1

In c, when defining a variable like int a; int* b;, memory is allocated in stack. When using malloc, heap memory is used.

My question is, if in a function like the one below:

void* function () {
int counter = 0;
while() {
   ... does some counting
   counter++;
}
return (void *) counter;
}

It is returning a pointer to counter, where does the memory of counter live? The code segment?

Junbang Huang
  • 1,927
  • 19
  • 26
  • Possible duplicate of [C function memory allocation](https://stackoverflow.com/questions/11406576/c-function-memory-allocation) – roottraveller Sep 01 '19 at 07:30
  • It is not returning a pointer to `counter`. It is converting the value of `counter` to a `void *`. That will be an invalid pointer, in the sense that any usage of it gives undefined behaviour. So it doesn't have to "live" anywhere in memory. – Peter Sep 01 '19 at 07:46

1 Answers1

2

It is not returning a pointer to counter. That would be &counter, which is a pointer to a local variable. Doing that would be an error because local variables are destroyed as soon as the function returns, so the caller would be left with a pointer to a thing that no longer exists.

In practice, counter probably lives on the stack or in a register (or several registers). The code segment is usually read-only, so variables couldn't live there.

(void *)counter is converting a number to a pointer value. The results of that operation are implementation-defined.

For example, with gcc:

A cast from integer to pointer discards most-significant bits if the pointer representation is smaller than the integer type, extends according to the signedness of the integer type if the pointer representation is larger than the integer type, otherwise the bits are unchanged.

The resulting address may not be a valid pointer value at all, or it may point to an unmapped page.

melpomene
  • 84,125
  • 8
  • 85
  • 148

**Provided material**:

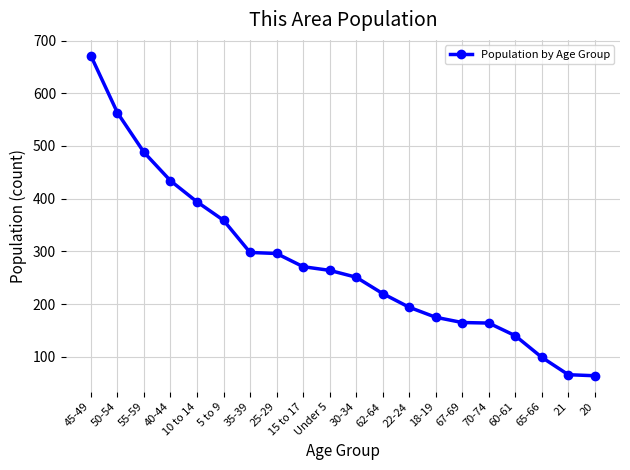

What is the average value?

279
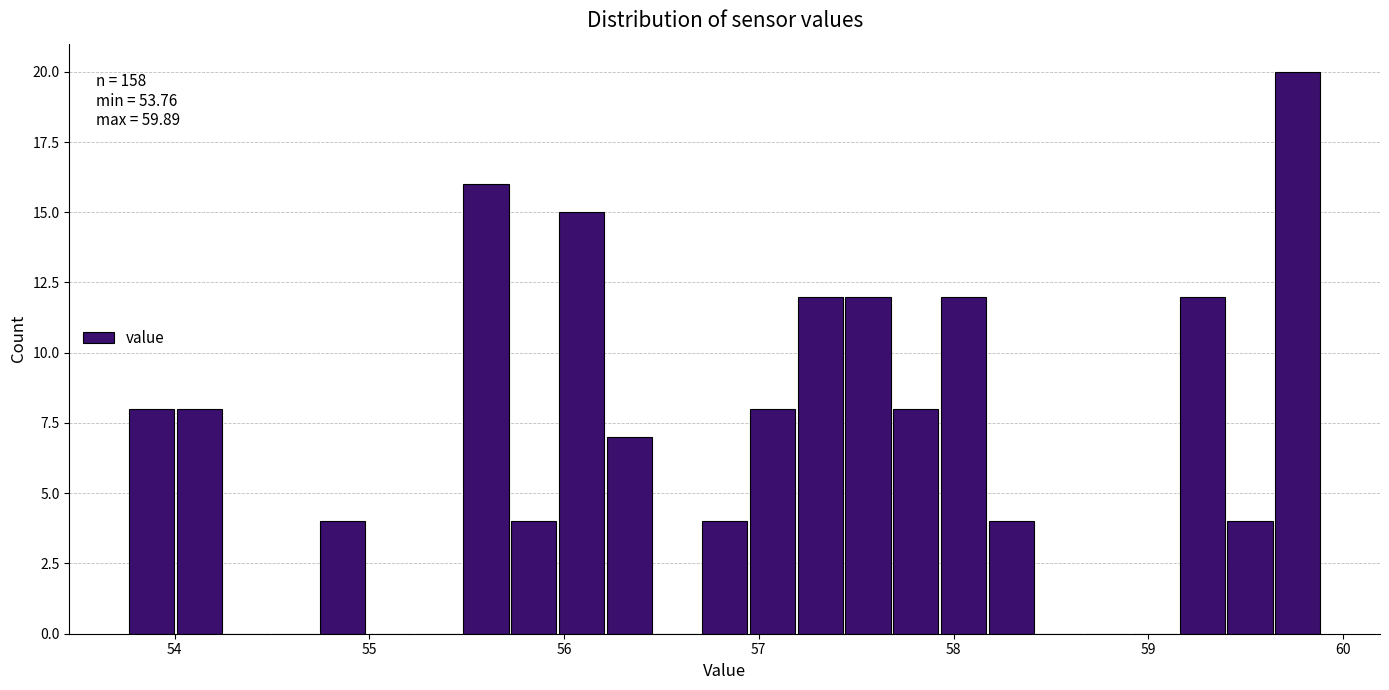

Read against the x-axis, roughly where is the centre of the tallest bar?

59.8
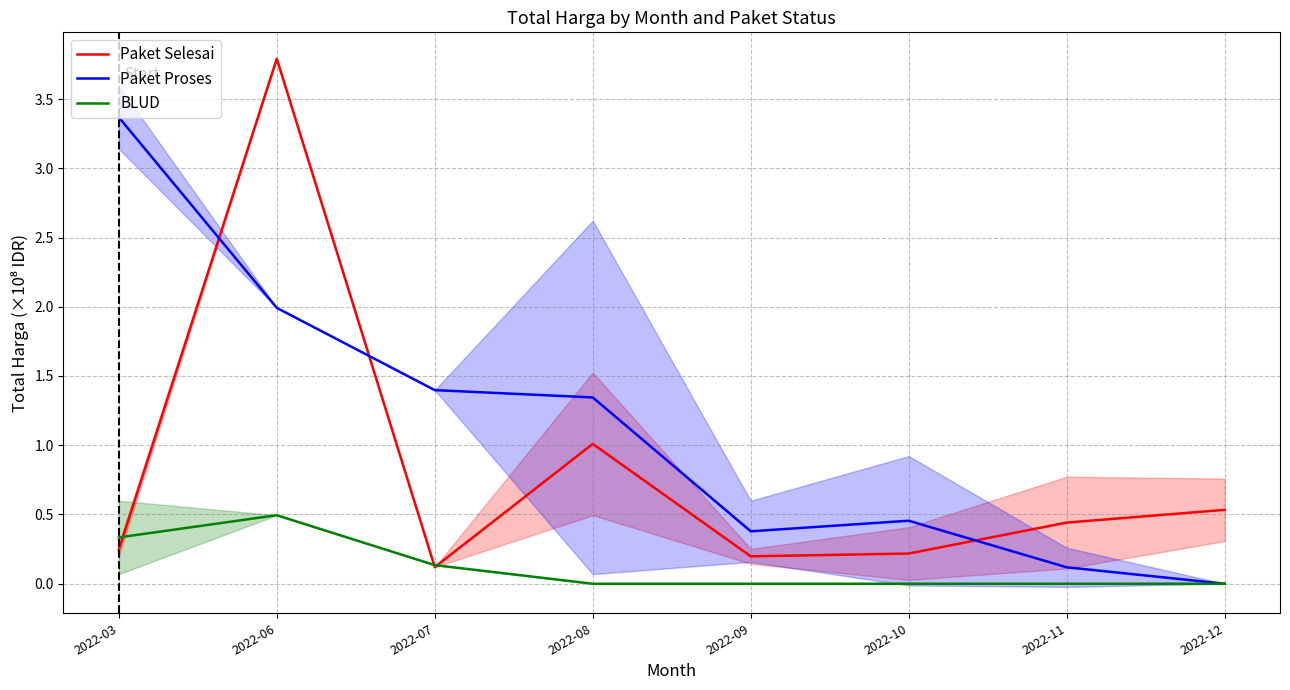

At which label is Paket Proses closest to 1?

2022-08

**Request 1**:
In the C memory thread, why couldn't variables live in the code segment?
**Request 2**:
Name every user who posted in the C memory thread.
The data has nothing to do with the C memory thread.

**Task result 1**:
The code segment is usually read-only.

**Task result 2**:
Junbang Huang, roottraveller, Peter, melpomene